Story Aspects of Sci Fi-Fantasy


What are the basic elements that make Sci Fi stories different from those of Fantasy? And how are they similar? James Cameron’s Avatar follows the plot of Disney’s Mulan very closely, and the original Star Wars was influenced by the 1958 samurai film The Hidden Tower, set in feudal Japan. Tolkien’s Lord of the Rings was inspired by the modern day horror of both World Wars, which were propelled by industrial technology. I assert that there are no storylines exclusive to either Sci Fi or Fantasy; rather both genres draw from a common source deep within the human psyche.

Throughout history, the archetypal symbols found in dreams of people from all over the world gave rise to mythology and fairy tales. Carl Jung, in Man and His Symbols, pg. 87, stresses the definition of an archetype as both a symbol or image and the feeling or emotional energy carried by that image. Childlike primal instincts, fantasies, and belief in magic call to our rational waking selves through the language of dream imagery. These symbols have endured in the collective consciousness due to the emotional charge they carry, forcing the dreamer to pay attention to them and seek out their meaning despite not making rational sense.


One example of an archetype common to both Sci Fi and Fantasy content is the Hero. The Hero’s story arc, as detailed in Joseph Campbell’s Hero with a Thousand Faces, begins as if by accident in ordinary life, revealing another world of mysterious wonder. The Hero crosses the threshold of adventure and is faced with an impossible challenge before emerging victorious and returning to the familiar world. Other aspects common to both Sci Fi and Fantasy stories include the archetypes of Paradise, The Underworld, The Dark Forest and The Labyrinth, with characters such as The Wise Man, The Great Mother, Angels and Demons.  These archetypes spring from the genetic blueprint of our original nature, explaining why the myths of people from around the world since time began have so much in common.

An example of a film which succeeds in synthesizing aspects of both Sci Fi and Fantasy is The Empire Strikes Back, the masterpiece of director Irving Kershner.
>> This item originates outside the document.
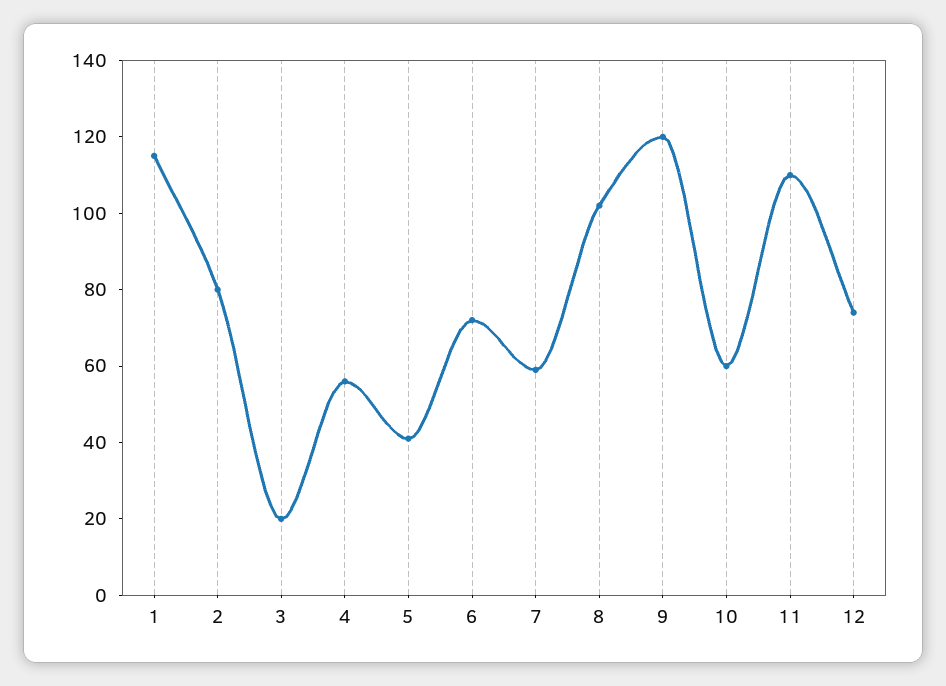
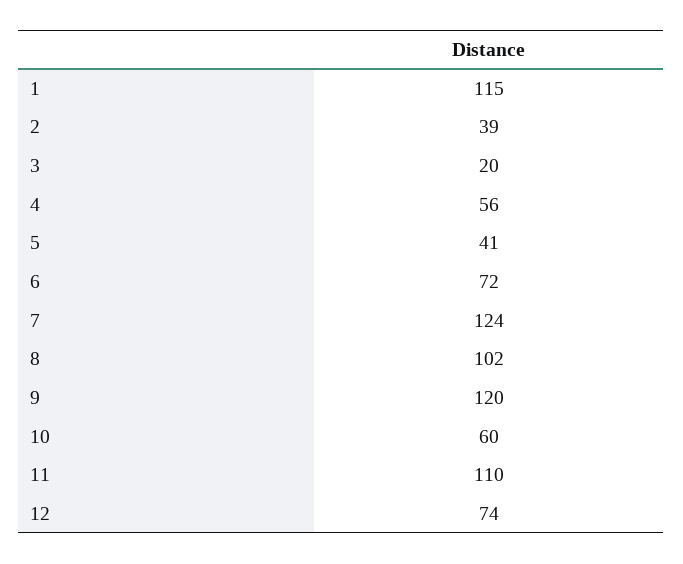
2: 80 -> 39
7: 60 -> 124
Presenting the futuristic Star Wars adventure like a fairy tale, Kershner evokes a childlike fascination from the audience. His understated camera lens allows us to focus on the characters, and ultimately to see ourselves in them.

Stories of both Sci Fi and Fantasy genres inspire courage in both the young who face the inescapable uncertainty of adult life, and the elderly who face what lies beyond. They lend meaning to an existence riddled with opposites, leading us to become who we are.